Extracted page text data:
╭──

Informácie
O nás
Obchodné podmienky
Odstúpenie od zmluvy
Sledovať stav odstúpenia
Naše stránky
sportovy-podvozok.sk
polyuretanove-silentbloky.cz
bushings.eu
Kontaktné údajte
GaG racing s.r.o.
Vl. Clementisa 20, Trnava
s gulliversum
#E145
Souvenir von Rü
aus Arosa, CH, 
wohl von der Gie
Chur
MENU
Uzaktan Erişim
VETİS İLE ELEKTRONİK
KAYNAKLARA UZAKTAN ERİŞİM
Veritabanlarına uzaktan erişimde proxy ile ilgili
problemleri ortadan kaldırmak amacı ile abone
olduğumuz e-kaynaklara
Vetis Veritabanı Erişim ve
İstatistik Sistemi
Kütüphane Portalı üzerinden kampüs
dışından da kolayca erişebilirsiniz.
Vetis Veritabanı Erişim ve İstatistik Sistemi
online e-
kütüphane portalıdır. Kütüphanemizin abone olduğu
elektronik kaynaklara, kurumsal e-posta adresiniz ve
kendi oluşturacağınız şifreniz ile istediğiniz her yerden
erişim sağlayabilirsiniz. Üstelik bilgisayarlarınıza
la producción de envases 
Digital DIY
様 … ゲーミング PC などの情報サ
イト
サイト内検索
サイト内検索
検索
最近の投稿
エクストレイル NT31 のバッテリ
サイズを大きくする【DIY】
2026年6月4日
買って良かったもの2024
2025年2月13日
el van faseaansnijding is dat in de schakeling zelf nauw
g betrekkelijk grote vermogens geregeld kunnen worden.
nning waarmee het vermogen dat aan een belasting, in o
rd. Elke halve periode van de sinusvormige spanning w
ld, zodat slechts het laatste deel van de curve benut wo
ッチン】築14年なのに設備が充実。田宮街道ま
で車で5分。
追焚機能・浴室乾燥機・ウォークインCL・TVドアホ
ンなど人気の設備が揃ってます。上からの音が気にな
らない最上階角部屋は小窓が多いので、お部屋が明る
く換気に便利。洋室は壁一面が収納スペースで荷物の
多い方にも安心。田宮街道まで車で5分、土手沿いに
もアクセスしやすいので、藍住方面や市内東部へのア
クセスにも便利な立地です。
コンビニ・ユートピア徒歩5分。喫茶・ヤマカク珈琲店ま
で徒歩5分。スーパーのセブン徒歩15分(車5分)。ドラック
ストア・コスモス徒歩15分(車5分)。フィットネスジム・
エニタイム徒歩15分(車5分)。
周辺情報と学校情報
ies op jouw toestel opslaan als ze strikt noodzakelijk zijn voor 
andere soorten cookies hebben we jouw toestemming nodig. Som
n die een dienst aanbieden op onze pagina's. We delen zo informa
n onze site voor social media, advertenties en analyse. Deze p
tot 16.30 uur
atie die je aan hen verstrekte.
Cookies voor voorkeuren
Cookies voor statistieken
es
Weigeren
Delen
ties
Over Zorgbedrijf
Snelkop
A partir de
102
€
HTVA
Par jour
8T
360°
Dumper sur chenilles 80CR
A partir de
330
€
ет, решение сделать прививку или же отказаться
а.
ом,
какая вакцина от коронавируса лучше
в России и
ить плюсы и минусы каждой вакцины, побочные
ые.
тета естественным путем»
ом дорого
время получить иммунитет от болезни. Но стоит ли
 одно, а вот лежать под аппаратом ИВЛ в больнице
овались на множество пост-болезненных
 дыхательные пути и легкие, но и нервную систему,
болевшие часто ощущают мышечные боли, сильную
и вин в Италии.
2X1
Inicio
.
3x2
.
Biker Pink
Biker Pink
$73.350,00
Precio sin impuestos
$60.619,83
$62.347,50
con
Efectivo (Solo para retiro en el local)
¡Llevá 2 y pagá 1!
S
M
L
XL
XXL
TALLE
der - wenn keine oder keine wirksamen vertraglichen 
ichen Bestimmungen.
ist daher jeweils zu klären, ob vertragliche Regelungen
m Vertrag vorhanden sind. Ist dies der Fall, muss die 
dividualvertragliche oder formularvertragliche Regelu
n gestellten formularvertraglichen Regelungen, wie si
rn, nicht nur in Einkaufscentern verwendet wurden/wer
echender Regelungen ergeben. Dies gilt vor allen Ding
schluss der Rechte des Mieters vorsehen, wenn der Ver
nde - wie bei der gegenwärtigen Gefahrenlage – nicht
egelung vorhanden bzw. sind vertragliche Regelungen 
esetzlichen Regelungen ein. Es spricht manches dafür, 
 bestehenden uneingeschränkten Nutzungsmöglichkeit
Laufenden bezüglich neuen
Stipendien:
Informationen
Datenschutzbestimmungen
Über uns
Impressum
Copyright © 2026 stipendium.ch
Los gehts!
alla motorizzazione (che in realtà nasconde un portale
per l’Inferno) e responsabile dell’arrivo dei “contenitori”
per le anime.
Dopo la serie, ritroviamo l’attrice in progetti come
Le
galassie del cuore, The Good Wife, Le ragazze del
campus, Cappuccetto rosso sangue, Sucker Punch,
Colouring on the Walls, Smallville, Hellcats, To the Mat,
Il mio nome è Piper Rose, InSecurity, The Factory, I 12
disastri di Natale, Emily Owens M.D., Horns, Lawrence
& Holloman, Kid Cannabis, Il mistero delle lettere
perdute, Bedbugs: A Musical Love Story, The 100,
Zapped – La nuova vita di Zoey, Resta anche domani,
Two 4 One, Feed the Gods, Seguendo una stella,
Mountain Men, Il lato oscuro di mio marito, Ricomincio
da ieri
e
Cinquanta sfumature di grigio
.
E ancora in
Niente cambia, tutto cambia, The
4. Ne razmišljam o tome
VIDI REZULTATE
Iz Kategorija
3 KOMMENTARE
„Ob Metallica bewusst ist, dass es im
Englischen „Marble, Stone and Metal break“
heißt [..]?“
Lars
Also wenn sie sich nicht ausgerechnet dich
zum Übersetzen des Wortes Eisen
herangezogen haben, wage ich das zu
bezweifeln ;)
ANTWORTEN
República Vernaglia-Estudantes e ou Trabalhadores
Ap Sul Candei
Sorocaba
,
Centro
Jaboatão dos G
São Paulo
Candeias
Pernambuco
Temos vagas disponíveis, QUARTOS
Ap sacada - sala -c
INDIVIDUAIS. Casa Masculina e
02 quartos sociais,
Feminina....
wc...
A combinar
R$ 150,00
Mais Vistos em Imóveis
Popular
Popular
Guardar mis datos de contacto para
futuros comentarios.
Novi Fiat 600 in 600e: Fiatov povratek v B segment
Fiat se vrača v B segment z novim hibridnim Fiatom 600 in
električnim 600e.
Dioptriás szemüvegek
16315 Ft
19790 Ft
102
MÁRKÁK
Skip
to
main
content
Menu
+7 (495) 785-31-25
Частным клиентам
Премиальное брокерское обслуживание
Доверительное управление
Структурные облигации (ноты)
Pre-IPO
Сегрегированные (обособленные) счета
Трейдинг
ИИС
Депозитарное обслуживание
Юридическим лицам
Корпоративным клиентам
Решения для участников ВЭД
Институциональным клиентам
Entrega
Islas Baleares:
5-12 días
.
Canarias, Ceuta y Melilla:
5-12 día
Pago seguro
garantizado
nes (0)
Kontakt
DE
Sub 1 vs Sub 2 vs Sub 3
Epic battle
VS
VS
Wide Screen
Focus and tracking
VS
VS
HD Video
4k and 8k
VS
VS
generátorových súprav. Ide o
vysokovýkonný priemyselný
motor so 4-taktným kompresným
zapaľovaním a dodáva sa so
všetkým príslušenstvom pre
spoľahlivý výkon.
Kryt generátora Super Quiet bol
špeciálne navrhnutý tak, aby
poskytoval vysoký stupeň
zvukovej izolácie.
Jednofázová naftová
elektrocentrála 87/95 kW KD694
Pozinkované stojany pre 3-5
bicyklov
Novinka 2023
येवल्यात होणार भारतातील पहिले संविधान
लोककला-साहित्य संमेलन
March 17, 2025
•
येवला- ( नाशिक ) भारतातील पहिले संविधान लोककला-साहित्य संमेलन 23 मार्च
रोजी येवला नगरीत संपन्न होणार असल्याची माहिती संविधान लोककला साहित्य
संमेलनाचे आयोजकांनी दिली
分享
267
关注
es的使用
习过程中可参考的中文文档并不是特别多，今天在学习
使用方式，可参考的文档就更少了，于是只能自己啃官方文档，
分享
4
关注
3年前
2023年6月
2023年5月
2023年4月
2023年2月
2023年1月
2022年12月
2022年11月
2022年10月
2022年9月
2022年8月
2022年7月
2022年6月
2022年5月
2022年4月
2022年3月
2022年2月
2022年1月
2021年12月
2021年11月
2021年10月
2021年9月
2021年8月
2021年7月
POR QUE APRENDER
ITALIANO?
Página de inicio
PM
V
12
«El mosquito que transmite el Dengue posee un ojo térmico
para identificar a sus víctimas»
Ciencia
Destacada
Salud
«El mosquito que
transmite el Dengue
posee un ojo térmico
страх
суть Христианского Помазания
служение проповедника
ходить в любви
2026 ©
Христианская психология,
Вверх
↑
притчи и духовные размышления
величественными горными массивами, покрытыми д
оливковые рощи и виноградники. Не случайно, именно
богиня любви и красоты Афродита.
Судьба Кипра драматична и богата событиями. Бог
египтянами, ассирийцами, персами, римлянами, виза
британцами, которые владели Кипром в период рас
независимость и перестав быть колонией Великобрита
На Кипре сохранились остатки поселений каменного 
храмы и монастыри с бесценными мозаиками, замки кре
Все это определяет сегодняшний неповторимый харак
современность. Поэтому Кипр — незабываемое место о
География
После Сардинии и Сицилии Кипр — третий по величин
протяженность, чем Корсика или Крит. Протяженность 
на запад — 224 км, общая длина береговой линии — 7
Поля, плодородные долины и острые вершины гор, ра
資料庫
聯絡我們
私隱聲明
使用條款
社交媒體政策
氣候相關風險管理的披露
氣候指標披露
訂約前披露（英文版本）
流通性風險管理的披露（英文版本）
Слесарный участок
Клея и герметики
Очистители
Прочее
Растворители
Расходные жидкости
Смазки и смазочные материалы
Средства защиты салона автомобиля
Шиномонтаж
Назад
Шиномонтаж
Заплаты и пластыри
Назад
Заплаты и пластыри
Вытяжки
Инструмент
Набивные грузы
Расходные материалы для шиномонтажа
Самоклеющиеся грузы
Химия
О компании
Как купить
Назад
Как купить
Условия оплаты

╰──

- [WHAT THE TASK ASKS]: Your answer should consist of copies of the lines above that include the string "mosquito".

- [EXERCISE RESULT]:
«El mosquito que transmite el Dengue posee un ojo térmico
«El mosquito que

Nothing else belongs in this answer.